De acordo com o Tribunal de Roma, que, neste ponto, foi refeito à jurisprudência do Supremo Tribunal, Durante a relação de locação, o locador não pode ser considerado isento da obrigação de supervisão e custódia do imóvel alugado, tanto para a parte da propriedade de sua propriedade exclusiva, e para as partes comuns do edifício - neste caso, o telhado - sendo uma obrigação estritamente relacionada com aqueles às suas custas, de reparo e manutenção da propriedade alugada. Veja como precedentes anteriores, os precedentes deste Tribunal 1977 n. 3933 e 1982 n. 1868. Era, portanto, o Tribunal de Justiça considerar que não era atribuível a obrigações contratuais e à falta de determinação de um dano contratualmente compensável, o comportamento do proprietário que, proprietário de todo o edifício, ignorado para fornecer manutenção do telhado ao ponto de tornar as instalações ocupadas por um inquilino inutilizável devido à infiltração significativa de água inutilizável); v. ainda Cass. n. 3454/2012: a obrigação do locador, para realizar os reparos necessários para manter a propriedade em bom estado de locação, diz respeito não só a parte da propriedade de propriedade exclusiva do proprietário, mas também as partes comuns do edifício, sendo um obrigação intimamente ligada à propriedade locada (Trib. Roma 4 de outubro de 2010 n. 19814).

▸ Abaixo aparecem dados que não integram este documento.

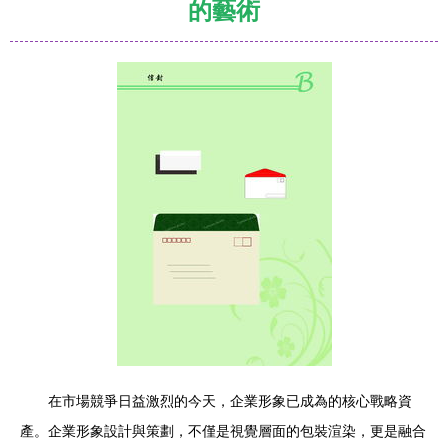
的藝術
在市場競爭日益激烈的今天，企業形象已成為的核心戰略資
產。企業形象設計與策劃，不僅是視覺層面的包裝渲染，更是融合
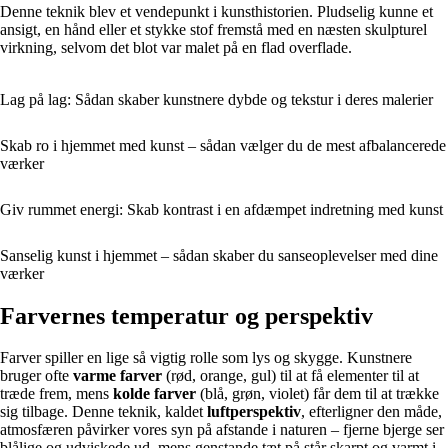
Denne teknik blev et vendepunkt i kunsthistorien. Pludselig kunne et
ansigt, en hånd eller et stykke stof fremstå med en næsten skulpturel
virkning, selvom det blot var malet på en flad overflade.
Lag på lag: Sådan skaber kunstnere dybde og tekstur i deres malerier
Skab ro i hjemmet med kunst – sådan vælger du de mest afbalancerede
værker
Giv rummet energi: Skab kontrast i en afdæmpet indretning med kunst
Sanselig kunst i hjemmet – sådan skaber du sanseoplevelser med dine
værker
Farvernes temperatur og perspektiv
Farver spiller en lige så vigtig rolle som lys og skygge. Kunstnere
bruger ofte
varme farver
(rød, orange, gul) til at få elementer til at
træde frem, mens
kolde farver
(blå, grøn, violet) får dem til at trække
sig tilbage. Denne teknik, kaldet
luftperspektiv
, efterligner den måde,
atmosfæren påvirker vores syn på afstande i naturen – fjerne bjerge ser
blålige og udviskede ud, mens genstande tæt på står skarpt og varmt i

Os precedentes não param por aqui; Cass. n. 16422/2011: apesar de o contrato de locação envolver a transferência para o inquilino do uso e aproveitamento da unidade imobiliária única e dos serviços auxiliares e partes comuns do edifício, essa participação não exclui os poderes de controlo, supervisão e, em geral, de custódia devida ao proprietário-locador, que retém o poder físico real sobre o imóvel arrendado - mesmo que em uma área em parte diferente daquela em que o poder de custódia do inquilino é exercido - com consequente obrigação de supervisão sobre o estado de conservação das estruturas do edifício e sobre a eficiência das instalações. Portanto, o proprietário, como custodiante das propriedades e instalações do condomínio, é responsável pelos danos sofridos por terceiros (incluindo os proprietários de apartamentos localizados no edifício), bem como os referidos ativos e instalações. (Trib. Roma 4 de outubro de 2010 n. 19814).
Em suma, para o Tribunal de Roma, no caso de danos causados ​​por partes comuns, o inquilino pode se referir ao proprietário que pode, por sua vez, compensar o condomínio.